La monarchie espagnole est dans la panade. Exposée à la vindicte populaire comme jamais. Pour la première fois en trente-six ans de règne, le roi Juan Carlos Ier d'Espagne, 74 ans, s'est senti obligé de présenter des excuses, quatre mois après avoir de manière inédite publié les comptes de la famille royale pour tenter de détourner l'attention du scandale Noos - pour lequel son gendre Iñaki Urdangarin attend d'être inculpé par le tribunal de Palma de Majorque. Et, comme toujours, le prince héritier Felipe et la princesse Letizia, impeccables, sauvent les apparences.
Au moment de quitter cette semaine l'hôpital San José de Madrid sous l'oeil des médias, après y avoir subi une opération de la hanche droite rendue nécessaire par l'accident dont il a été victime le 14 avril 2012 lors d'une coûteuse chasse à l'éléphant au Botswana qui a révolté l'opinion publique (d'autant que le monarque était en état de récidive), Juan Carlos Ier a lâché onze mots pour exprimer son remords : "Je suis désolé, j'ai commis une erreur, cela ne se reproduira pas." Un mea culpa inattendu mais bienvenu qui lui a valu une certaine forme d'admiration de la part de médias qui l'ont toujours ménagé (et n'ont d'ailleurs pas trop évoqué le retour en force de l'histoire de sa liaison avec la princesse Corinna de Wittgenstein-Sayn, 47 ans, dans les tabloïds allemands) et a permis d'éviter que la situation se détériore gravement, mais qui ne change pas grand-chose à l'affaire, au vu de l'accumulation récente de casseroles : une biographie sulfureuse d'une journaliste jadis plutôt acquise à la cause des têtes couronnées de la péninsule et décrivant le "calvaire" et l'abnégation, pour le bien du royaume, de la reine Sofia ; le scandale Noos ; l'accident de tir de son petit-fils de 13 ans Felipe ; le voyage privé au Botswana pour tuer des éléphants moyennant plusieurs dizaines de milliers d'euros à l'heure où l'Espagne, exsangue, compte pas loin de 5 millions de chômeurs et une jeunesse quasiment pour moitié désoeuvrée... Si bien que les journaux nationaux osent, là encore de manière inédite et alors que le sentiment républicain prend de l'ampleur, parler d'abdication.
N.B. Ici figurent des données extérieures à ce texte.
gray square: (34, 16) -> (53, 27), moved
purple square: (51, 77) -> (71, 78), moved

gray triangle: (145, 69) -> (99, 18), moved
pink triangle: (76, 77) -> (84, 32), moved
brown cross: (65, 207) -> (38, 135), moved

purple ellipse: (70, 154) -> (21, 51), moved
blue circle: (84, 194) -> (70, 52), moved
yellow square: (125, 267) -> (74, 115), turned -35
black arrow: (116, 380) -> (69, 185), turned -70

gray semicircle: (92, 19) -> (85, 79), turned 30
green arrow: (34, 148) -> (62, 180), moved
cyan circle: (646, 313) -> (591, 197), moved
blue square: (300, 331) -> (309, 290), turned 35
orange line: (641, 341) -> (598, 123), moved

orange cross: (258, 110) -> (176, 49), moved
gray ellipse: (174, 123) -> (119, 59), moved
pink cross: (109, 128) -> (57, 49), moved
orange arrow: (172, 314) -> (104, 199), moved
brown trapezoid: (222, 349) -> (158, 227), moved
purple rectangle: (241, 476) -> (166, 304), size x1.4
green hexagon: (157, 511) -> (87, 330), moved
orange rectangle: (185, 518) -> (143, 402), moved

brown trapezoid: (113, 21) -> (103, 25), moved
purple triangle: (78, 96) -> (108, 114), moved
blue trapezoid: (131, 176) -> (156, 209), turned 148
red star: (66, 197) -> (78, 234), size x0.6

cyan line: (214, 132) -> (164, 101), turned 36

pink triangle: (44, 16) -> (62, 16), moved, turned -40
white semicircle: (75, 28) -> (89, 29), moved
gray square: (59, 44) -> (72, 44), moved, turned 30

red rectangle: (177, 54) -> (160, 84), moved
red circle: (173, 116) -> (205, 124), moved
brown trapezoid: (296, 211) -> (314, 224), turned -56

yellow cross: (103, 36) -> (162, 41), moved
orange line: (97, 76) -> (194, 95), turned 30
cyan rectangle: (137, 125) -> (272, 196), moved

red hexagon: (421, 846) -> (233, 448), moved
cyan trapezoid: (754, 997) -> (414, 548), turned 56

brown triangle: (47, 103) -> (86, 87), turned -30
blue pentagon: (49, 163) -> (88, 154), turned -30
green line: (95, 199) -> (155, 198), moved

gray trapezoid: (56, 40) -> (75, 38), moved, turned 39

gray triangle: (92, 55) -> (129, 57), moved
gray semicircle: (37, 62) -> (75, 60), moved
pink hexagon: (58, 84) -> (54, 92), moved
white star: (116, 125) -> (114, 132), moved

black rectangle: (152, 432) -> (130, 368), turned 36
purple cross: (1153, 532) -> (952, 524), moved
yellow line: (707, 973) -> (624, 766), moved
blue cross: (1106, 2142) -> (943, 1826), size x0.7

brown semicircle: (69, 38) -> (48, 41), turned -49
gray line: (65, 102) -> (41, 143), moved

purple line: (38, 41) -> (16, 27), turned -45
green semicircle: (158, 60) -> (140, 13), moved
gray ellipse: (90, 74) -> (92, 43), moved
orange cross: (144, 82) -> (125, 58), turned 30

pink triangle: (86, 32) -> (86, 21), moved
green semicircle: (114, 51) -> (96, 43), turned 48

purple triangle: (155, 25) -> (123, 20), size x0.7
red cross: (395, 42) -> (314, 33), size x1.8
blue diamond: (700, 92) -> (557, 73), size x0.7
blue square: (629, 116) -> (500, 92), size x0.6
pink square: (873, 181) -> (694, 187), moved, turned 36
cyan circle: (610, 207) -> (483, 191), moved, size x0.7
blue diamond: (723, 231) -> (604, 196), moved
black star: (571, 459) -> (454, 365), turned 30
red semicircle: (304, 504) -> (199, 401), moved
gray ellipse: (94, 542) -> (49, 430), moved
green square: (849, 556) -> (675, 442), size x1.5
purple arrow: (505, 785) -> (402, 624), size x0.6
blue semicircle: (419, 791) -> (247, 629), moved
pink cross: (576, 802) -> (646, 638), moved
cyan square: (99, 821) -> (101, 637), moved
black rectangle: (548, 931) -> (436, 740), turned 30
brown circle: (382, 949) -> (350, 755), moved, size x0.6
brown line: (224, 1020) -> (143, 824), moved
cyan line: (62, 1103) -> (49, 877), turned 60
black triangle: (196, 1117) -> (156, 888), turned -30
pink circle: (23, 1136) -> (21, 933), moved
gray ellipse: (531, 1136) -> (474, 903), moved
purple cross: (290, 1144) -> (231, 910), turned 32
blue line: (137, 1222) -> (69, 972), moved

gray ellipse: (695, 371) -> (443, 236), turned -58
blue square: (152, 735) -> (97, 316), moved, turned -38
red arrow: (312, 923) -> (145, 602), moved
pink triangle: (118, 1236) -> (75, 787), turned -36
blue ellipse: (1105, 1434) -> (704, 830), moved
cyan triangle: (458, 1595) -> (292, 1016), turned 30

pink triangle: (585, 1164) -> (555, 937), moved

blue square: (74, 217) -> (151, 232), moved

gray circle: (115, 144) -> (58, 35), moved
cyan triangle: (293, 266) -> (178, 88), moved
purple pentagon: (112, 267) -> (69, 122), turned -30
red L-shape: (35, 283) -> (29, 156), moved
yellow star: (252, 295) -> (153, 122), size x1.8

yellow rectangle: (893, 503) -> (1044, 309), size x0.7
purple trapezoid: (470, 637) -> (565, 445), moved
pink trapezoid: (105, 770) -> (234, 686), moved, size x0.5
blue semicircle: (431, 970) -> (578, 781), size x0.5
Comme à chacune des crises de ces derniers mois perturbés, tout le poids de la Couronne semble reposer sur les épaules de l'héritier, le prince Felipe, 44 ans, très estimé pour son zèle discret et appelé un jour à régner sous le nom de Felipe VI. A moins que son avenir sur le trône, dans ce royaume plus "juancarliste" que royaliste, soit hypothéqué par les récentes erreurs commises au sein de la famille royale - à la suite du scandale Noos, la cote de popularité de la monarchie a atteint son plus bas niveau depuis la fin du régime de Franco et la transition démocratique opérée par Juan Carlos.
Malgré ce contexte difficile, et tandis que l'infante Elena continue elle aussi à aider du mieux qu'elle peut après un début d'année éprouvant (elle inaugurait le 19 la première édition des Nuits paralympiques), Felipe est apparu rayonnant vendredi 20 avril au palais royal, à Madrid, bien aidé par son élégante épouse Letizia, à l'occasion du déjeuner précédant la cérémonie de remise du Prix Cervantes 2011. Son lauréat, le poète - ou plutôt "l'anti-poète" - chilien Nicanor Parra, âgé de 97 ans, le recevra le 23 avril à l'Université d'Alcala. Dans le début de son allocution avant de passer à table, le prince des Asturies a demandé aux convives d'excuser l'absence du roi et de la reine, hôtes habituels de l'événement, en raison de "circonstances particulières et exceptionnelles que tout le monde connaît". Après avoir illuminé la semaine dans un tailleur blanc pour la remise des Prix 2012 du Club international de la presse le 18 avril, Letizia d'Espagne répandait cette fois son charme dans une coquette robe framboise bien ajustée, donnant à voir sa silhouette très mince.
Le prince et la princesse des Asturies ont été accueillis par la fille et le petit-fils de l'auteur sud-américain, Colombina Parra et Cristobal Ugarte Parra. Parmi les invités de marque de ce déjeuner se trouvait notamment Mario Vargas Llosa, écrivain et homme politique péruvien très influent, récipiendaire du Nobel de littérature en 2010 et ancien lauréat du Prix Cervantes, en 1994. Le roi Juan Carlos Ier l'avait fait marquis en 2010.